The Promise of Christian Prayer
In verses 9-10, Jesus tells his disciples, “Ask, and it will be given to you; seek, and you will find; knock, and it will be opened to you. For everyone who asks receives, and the one who seeks finds, and to the one who knocks it will be opened.”
On the surface, it might sound as if Jesus is giving us a blank slate: “You pray for whatever you want – the sky’s the limit – and I’ll give it to you!”
But, no. God is not our genie in a bottle granting our every impulsive wish. He’s not a vending machine spitting out the exact treats we selected after dropping our quarters in the prayer slot. Nor does He treat us like Pavlov’s dog – programming us to expect trinkets as an immediate and proportional result of how many times we pressed that button of prayer.
See, God isn’t interested in transactional prayers. And He certainly isn’t interested in shaping your “faith” into something that’s cheap, shallow, flimsy, demanding, and self-centered. If anything, He’s doing the opposite in your life: He’s forging a gritty, enduring, settled trust that can stand up to the pain and suffering of the real world.
So the promise is simply that God will answer our prayers with something that’s ultimately good for us.
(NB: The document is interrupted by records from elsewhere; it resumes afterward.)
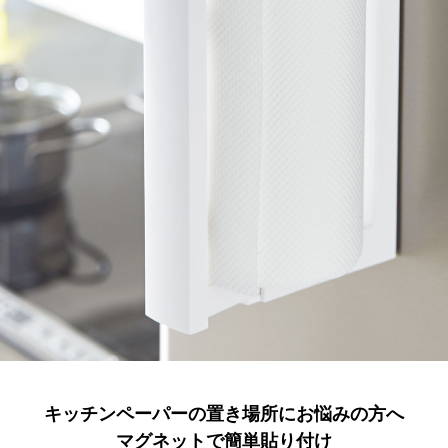
キッチンペーパーの置き場所にお悩みの方へ
マグネットで簡単貼り付け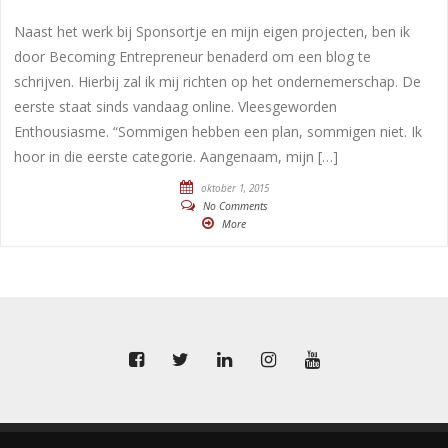
Naast het werk bij Sponsortje en mijn eigen projecten, ben ik
door Becoming Entrepreneur benaderd om een blog te
schrijven. Hierbij zal ik mij richten op het ondernemerschap. De
eerste staat sinds vandaag online. Vleesgeworden
Enthousiasme. “Sommigen hebben een plan, sommigen niet. Ik
hoor in die eerste categorie. Aangenaam, mijn […]
oktober 1, 2015
No Comments
More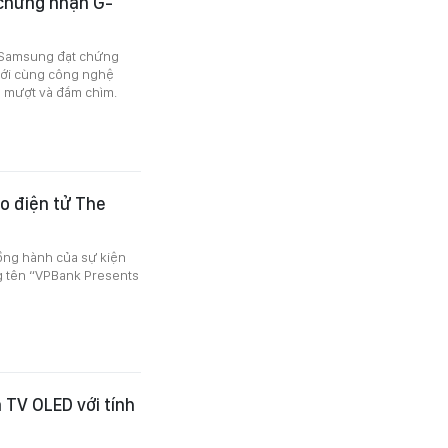
chứng nhận G-
 Samsung đạt chứng
mới cùng công nghệ
êu mượt và đắm chìm.
o điện tử The
ồng hành của sự kiện
g tên “VPBank Presents
 TV OLED với tính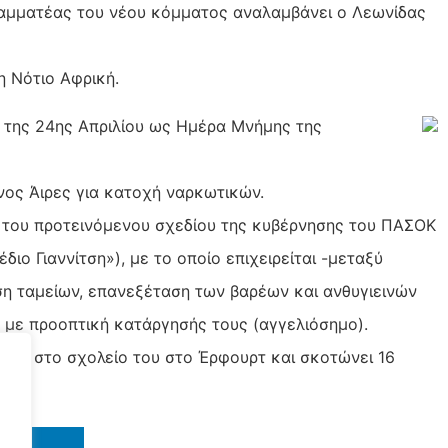
 γραμματέας του νέου κόμματος αναλαμβάνει ο Λεωνίδας
η Νότιο Αφρική.
η της 24ης Απριλίου ως Ημέρα Μνήμης της
ος Άιρες για κατοχή ναρκωτικών.
ν του προτεινόμενου σχεδίου της κυβέρνησης του ΠΑΣΟΚ
ιο Γιαννίτση»), με το οποίο επιχειρείται -μεταξύ
η ταμείων, επανεξέταση των βαρέων και ανθυγιεινών
με προοπτική κατάργησής τους (αγγελιόσημο).
νος στο σχολείο του στο Έρφουρτ και σκοτώνει 16
IN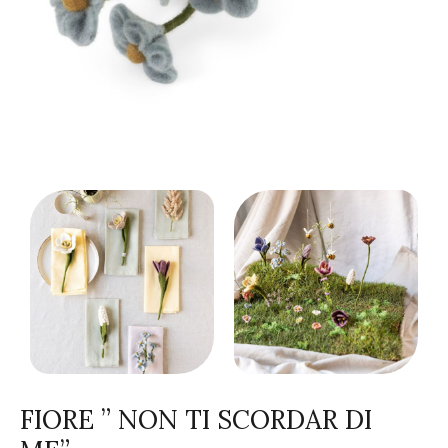
FIORE ” NON TI SCORDAR DI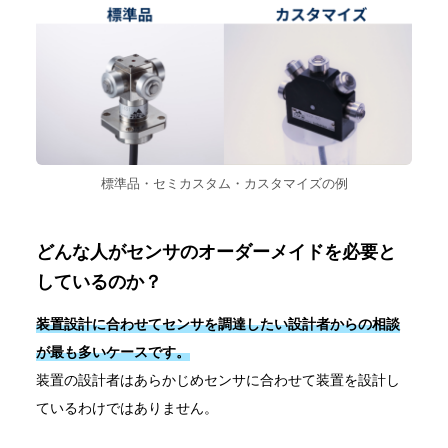
標準品・セミカスタム・カスタマイズの例
どんな人がセンサのオーダーメイドを必要と
しているのか？
装置設計に合わせてセンサを調達したい設計者からの相談
が最も多いケースです。
装置の設計者はあらかじめセンサに合わせて装置を設計し
ているわけではありません。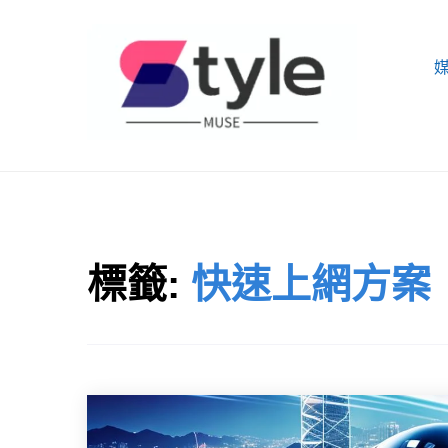
Skip
to
content
STYLE MUSE
標籤:
快速上網方案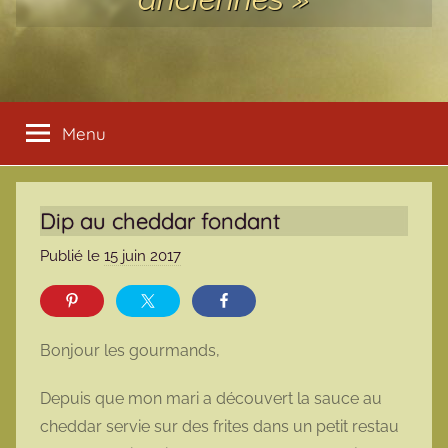
Menu
Dip au cheddar fondant
Publié le
15 juin 2017
p
a
r
m
Bonjour les gourmands,
a
r
Depuis que mon mari a découvert la sauce au
m
cheddar servie sur des frites dans un petit restau
o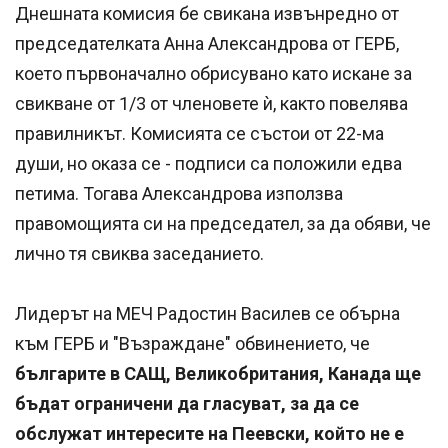
Днешната комисия бе свикана извънредно от
председателката Анна Александрова от ГЕРБ,
което първоначално обрисувано като искане за
свикване от 1/3 от членовете ѝ, както повелява
правилникът. Комисията се състои от 22-ма
души, но оказа се - подписи са положили едва
петима. Тогава Александрова използва
правомощията си на председател, за да обяви, че
лично тя свиква заседанието.
Лидерът на МЕЧ Радостин Василев се обърна
към ГЕРБ и "Възраждане" обвинението, че
българите в САЩ, Великобритания, Канада ще
бъдат ограничени да гласуват, за да се
обслужат интересите на Пеевски, който не е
Tim Keller puts it like this: “God will either give us what we ask or give us what we would have asked if we knew everything he knows” (Prayer, p. 228). And, oh, how often He does the latter of those two things! How often He’s willing to disappoint us in the short term in order to love us as we truly need to be loved and to lead us as we truly need to be led!
The Presence of Christian Prayer
This is verse 13: “If you then, who are evil, know how to give good gifts to your children, how much more will the heavenly Father give _____________ to those who ask him!”
When you read this, what words do you expect to be there in the blank? Read it again. If we know how to give good gifts to our children, then how much more does the heavenly Father know how to give good gifts to His children! But instead of “good gifts,” Jesus says the Father knows how to give you “the Holy Spirit.” And at first glance, that might seem anticlimactic. I mean, the Spirit is great and all, but we really just want what we want, don’t we?
But think about why the gift of the Spirit is the greatest possible news you could ever hear about your prayer life! Let’s say for the sake of illustration you were hungry, so you were praying for an egg. Instead of giving you an egg, God gives you a chicken. Would you be disappointed or angry because you got something totally different than what you were asking for? Or would you praise God’s abundant wisdom and grace in giving you the source of eggs rather than a single egg?
Isn’t this kind of what God is doing by giving us His Spirit?
- We ask for a gift, Jesus gives the Giver!
- We ask for help, Jesus gives the Helper!
- We ask for counsel, Jesus gives the Counselor!
- We ask for comfort, Jesus gives the Comforter!
- We ask for a cup of water, Jesus gives the Fountain!
Do you know what Jesus is ultimately showing us? Prayer is less about getting what we want from God, and it’s more about getting God Himself!
So, stop seeking God’s hand and learn to seek His face! Ask for His presence in your life – and persistently keep asking. In the end, what you’ll find is that often in place of good gifts God chooses to give you the best gift: Himself!